Sectas – Testimonios de Iniciaciones 5

 

Continuemos.

Continuando ahora con la iniciación de Tanya:

«Según nos acercamos a lo que me enteré que era el sitial del Segundo Vigilante, llegamos al segundo portal. Aquí me presentaron a los espíritus de la tierra y del agua que son los pertenecientes a la región Astral que estábamos penetrando. Empezamos a caminar lentamente hasta encontrar un lugar lleno de animalillos que sentía cómo se aplastaban bajo mis pies.

«¡Saltad!», gritó la voz del que me tenía asida, «está lleno de arañas y víboras». En medio de las discordantes notas musicales las podía escuchar deslizándose por el suelo. Trataba de sacudírmelas agitando las piernas y procurando apenas tocar el suelo con mi pie desnudo. Sentía las finas patas de los arácnidos resbalar por mi blusa. Tenía escalofríos en todo el cuerpo. Me sentí con ganas de correr y de gritar. ¿Pero correr hacia dónde?; ¿Gritar a quién? Me parecía estar entrando al mismo infierno. Mi único punto de confianza era esa mano desconocida que me guiaba y esa voz solemne que me avisaba los peligros. Por un momento pensé en lo absurdo que me parecía estar pasando por ese momento tan ajeno a todo lo que mi conciencia entendía por el bien. Hoy en perspectiva sé, que sólo existe un poder que está interesado en entrenarnos para el infierno eterno, y ese es Satanás«.
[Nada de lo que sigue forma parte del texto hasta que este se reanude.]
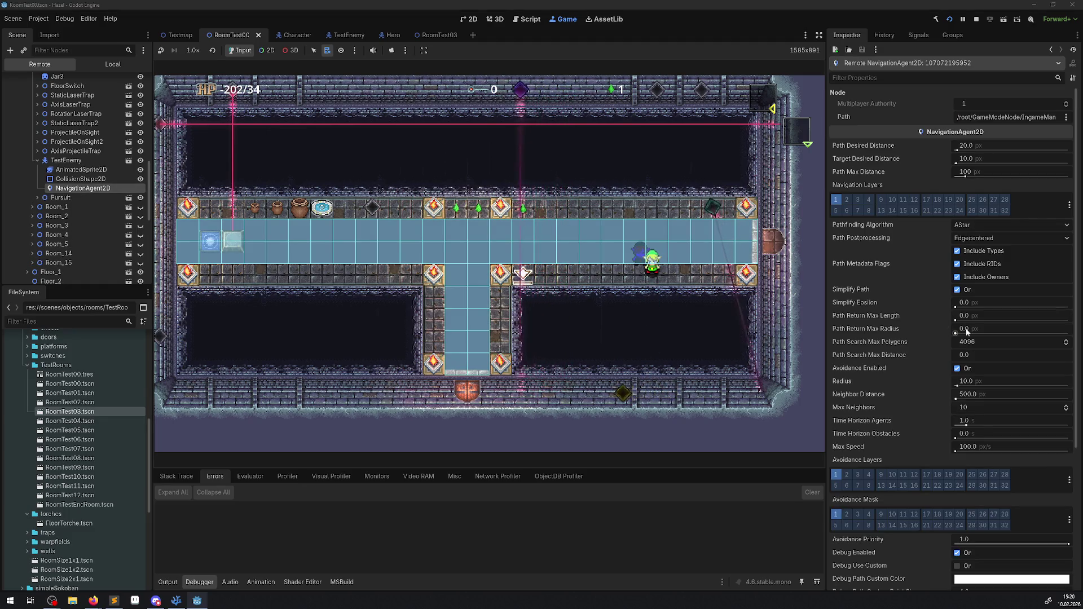
click(986, 239)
«Seguimos hacia adelante, donde un pantano húmedo cubierto de vapores putrefactos era nuestro siguiente paso. Al fondo se escuchaban voces angustiadas y entrecortadas. La música se semejaba a lánguidos gemidos que flotaban en el aire como voces de ultratumba que clamaban por ser liberadas de su tormento. Bajo mis pies sentía la sensación de estar caminando en un lodazal donde algunos pedazos de ramas y de piedrecillas lo hacían a veces áspero y a veces punzante. Sentí algo que rasgaba mi pierna descubierta pero no tuve tiempo de pensar qué era porque en ese momento la voz me dijo con cautela: «¡Cuidado!, agachaos lentamente y caminad despacio, sobre nosotros hay una enorme boa. No nos mira fijamente, pero nos presiente. Tenemos que hacer que piense que tiene mucho tiempo para atacar, porque en cuanto clave su mirada en nosotros se arrojará para estrangularnos».
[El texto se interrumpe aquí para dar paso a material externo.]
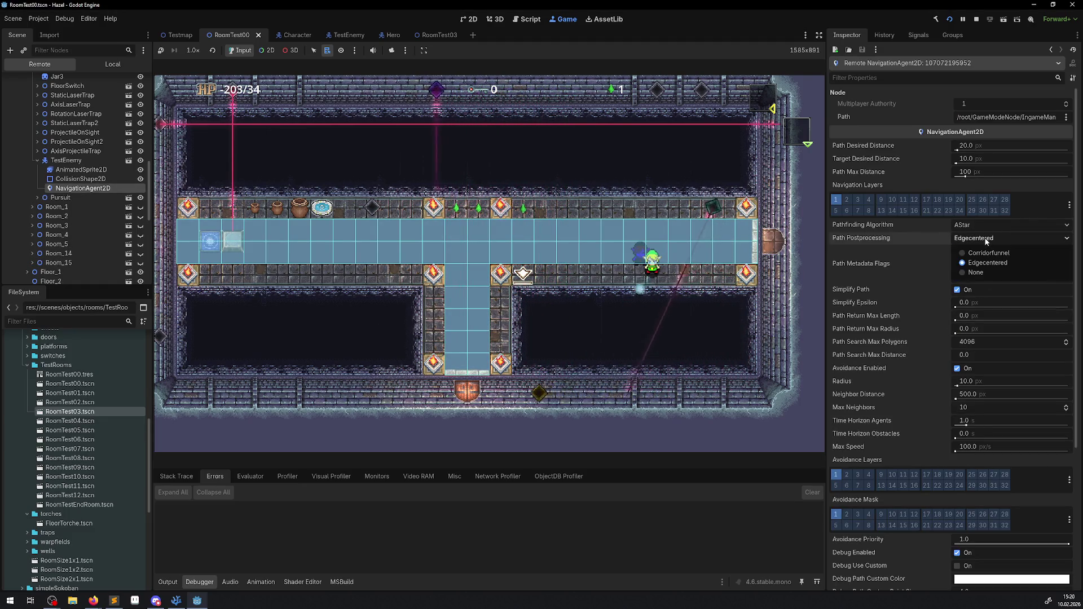
click(987, 253)
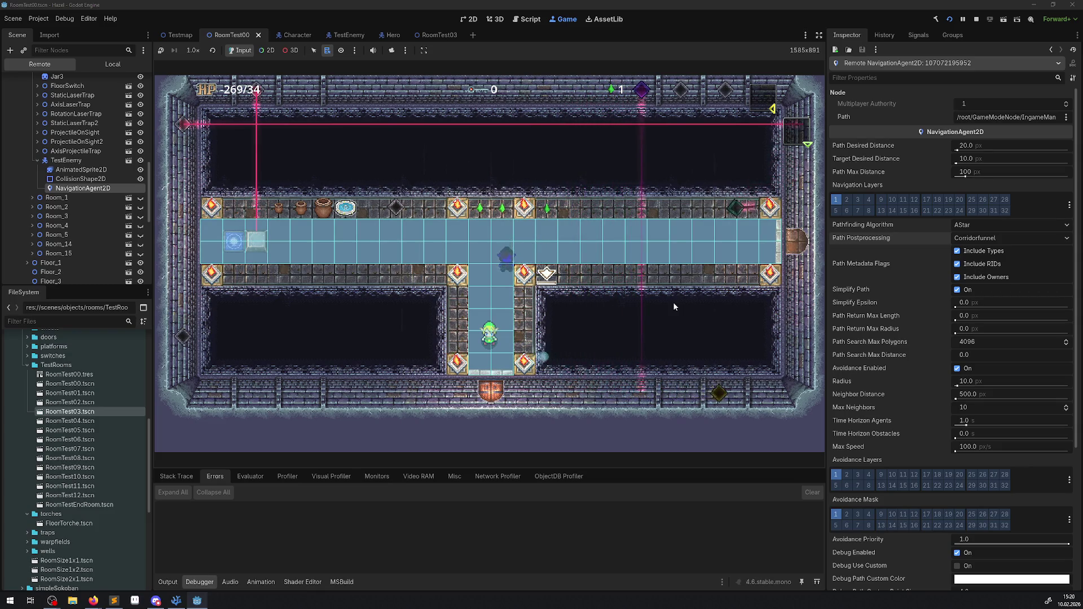
click(985, 239)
«Caminamos muy lentamente. Algo frió tocó mi espalda, como si fuera una mano alargada que resbalara a lo ancho de mis costillas. Me quedé sin respiración. La presión arterial me subía por minutos. Estaba en un estado de tensión que entorpecía cada vez más mis movimientos. Se escuchaba el ruido de follaje que se agitaba y como si la mirada de algún ser nos vigilara y nos fuera siguiendo, esperando el momento exacto de salimos al encuentro. Quizás era una sola mirada la que nos cazaba sigilosamente, pero yo sentía miles de ojos que traspasaban mi cuerpo y me erizaban la piel con un desconocido propósito. Eran tal vez las miradas desesperadas de esas voces que trataban de decirme que nunca pudieron salir de ahí; que se quedaron para siempre atrapadas en el infierno y que ya no había esperanza. El clamor desgarrado de sus entrañas ya no encuentra eco en esa casi imperceptible presencia de lo divino que se siente al levantar un ruego al cielo. En sus almas sólo se escucha el vacío; sus voces se pierden en el tormento de la eterna separación de Dios. Este pensamiento sacudió mi conciencia, pero no tuve tiempo de ahondar en mi reflexión».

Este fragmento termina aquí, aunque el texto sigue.